Instructions for the task >>
In the entries below, the word "сказала" appears on some lines. Copy each of those lines.

Data provided >>

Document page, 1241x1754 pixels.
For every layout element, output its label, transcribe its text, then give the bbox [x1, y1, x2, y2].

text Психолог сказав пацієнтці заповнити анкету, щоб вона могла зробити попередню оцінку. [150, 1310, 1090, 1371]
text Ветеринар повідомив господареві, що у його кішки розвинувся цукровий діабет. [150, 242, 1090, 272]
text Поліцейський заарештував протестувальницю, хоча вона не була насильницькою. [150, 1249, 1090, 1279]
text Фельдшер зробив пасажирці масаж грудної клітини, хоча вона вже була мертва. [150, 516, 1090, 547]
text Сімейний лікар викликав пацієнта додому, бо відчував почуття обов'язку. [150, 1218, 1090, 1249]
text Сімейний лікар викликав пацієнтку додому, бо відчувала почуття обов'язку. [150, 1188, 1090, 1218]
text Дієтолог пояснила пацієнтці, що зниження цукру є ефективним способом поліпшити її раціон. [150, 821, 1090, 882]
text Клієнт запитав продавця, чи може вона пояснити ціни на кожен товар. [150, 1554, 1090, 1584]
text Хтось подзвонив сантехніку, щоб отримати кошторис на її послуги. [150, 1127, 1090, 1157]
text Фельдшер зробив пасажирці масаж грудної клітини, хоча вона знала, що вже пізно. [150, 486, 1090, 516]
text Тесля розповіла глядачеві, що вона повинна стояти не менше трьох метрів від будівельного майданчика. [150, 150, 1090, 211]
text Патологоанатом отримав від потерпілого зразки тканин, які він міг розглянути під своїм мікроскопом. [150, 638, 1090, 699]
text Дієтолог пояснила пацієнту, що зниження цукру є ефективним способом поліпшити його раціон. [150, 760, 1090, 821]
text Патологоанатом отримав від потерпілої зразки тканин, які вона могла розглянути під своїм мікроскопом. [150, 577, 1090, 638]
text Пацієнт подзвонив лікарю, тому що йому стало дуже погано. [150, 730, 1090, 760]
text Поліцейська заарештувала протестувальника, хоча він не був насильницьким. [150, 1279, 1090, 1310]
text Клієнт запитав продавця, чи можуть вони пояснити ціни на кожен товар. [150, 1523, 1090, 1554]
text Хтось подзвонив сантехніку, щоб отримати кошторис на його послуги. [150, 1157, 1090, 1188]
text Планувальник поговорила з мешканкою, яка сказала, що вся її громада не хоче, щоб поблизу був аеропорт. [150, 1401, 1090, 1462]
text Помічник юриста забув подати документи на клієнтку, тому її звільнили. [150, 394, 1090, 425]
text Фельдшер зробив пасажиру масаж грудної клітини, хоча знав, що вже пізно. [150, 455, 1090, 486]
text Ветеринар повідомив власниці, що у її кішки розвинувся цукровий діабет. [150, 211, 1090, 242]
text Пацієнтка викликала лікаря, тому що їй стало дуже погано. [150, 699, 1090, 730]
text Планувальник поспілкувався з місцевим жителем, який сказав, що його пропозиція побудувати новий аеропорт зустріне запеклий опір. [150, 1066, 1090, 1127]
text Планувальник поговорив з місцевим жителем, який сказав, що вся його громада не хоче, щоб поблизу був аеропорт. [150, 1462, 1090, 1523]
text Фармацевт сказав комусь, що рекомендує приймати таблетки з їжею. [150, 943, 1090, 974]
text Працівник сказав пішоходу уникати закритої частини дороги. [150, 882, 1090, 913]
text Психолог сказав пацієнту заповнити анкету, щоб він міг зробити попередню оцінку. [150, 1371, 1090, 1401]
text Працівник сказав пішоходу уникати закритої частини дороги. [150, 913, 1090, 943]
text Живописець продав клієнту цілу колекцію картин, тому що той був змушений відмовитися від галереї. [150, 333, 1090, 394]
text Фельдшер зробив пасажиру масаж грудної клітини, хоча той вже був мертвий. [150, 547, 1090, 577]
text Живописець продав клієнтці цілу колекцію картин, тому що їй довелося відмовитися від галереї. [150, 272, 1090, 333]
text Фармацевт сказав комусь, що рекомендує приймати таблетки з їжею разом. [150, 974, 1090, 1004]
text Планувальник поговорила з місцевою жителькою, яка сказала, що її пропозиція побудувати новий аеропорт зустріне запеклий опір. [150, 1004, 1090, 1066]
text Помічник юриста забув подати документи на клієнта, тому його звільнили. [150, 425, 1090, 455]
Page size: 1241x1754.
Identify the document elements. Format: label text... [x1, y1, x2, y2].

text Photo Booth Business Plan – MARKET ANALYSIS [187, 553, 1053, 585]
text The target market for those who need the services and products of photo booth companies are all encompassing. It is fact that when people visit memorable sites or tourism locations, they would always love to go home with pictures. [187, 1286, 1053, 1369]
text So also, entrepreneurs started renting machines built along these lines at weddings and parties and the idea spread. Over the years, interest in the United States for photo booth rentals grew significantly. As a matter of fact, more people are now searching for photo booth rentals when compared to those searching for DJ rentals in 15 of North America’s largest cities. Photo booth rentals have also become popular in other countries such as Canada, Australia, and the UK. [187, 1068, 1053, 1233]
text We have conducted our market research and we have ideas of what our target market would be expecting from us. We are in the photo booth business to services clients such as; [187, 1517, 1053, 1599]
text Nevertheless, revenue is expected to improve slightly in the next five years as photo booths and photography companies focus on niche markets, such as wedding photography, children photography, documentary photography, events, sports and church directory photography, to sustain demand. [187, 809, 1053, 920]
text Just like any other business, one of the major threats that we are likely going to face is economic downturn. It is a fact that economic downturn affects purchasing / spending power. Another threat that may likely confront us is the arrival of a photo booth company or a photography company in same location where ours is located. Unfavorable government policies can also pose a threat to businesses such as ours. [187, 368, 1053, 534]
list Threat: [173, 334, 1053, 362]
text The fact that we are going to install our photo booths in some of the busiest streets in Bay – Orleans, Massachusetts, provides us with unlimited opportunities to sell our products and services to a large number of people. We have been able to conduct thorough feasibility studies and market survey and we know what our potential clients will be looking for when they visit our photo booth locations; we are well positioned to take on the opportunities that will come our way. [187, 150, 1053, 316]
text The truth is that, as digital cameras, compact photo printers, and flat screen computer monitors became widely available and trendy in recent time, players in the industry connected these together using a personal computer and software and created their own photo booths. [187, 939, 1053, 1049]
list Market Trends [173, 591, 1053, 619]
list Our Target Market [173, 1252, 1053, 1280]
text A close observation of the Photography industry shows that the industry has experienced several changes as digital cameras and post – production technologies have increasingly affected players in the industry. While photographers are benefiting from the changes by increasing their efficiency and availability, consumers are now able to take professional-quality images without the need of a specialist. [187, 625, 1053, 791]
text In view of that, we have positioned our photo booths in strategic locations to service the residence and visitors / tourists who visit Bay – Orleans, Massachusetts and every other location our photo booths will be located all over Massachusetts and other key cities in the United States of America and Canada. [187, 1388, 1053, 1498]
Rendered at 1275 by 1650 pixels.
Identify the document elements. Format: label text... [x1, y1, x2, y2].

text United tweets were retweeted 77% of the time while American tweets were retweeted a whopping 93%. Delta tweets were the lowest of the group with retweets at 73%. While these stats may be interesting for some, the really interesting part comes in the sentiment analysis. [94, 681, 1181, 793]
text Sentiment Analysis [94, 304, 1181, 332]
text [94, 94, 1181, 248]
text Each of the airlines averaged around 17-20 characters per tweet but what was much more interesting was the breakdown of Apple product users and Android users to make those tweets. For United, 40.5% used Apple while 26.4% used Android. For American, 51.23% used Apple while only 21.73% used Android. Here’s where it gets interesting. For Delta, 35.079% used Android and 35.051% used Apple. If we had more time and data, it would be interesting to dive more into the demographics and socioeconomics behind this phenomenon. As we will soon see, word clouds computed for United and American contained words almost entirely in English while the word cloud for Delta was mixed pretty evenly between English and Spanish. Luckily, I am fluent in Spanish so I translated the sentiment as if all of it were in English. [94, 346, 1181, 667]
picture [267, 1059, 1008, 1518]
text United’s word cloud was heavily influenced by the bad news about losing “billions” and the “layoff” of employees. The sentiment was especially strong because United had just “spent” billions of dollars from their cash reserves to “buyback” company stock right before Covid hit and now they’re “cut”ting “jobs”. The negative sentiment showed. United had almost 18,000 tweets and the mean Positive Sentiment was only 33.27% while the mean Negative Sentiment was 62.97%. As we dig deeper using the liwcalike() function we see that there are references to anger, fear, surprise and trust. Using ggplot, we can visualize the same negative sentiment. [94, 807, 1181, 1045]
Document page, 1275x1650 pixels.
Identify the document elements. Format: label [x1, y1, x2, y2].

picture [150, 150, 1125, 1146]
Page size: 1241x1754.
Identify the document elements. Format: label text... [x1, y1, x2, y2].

Answer >>
text Планувальник поговорила з мешканкою, яка сказала, що вся її громада не хоче, щоб поблизу був аеропорт. [150, 1401, 1090, 1462]
text Планувальник поговорила з місцевою жителькою, яка сказала, що її пропозиція побудувати новий аеропорт зустріне запеклий опір. [150, 1004, 1090, 1066]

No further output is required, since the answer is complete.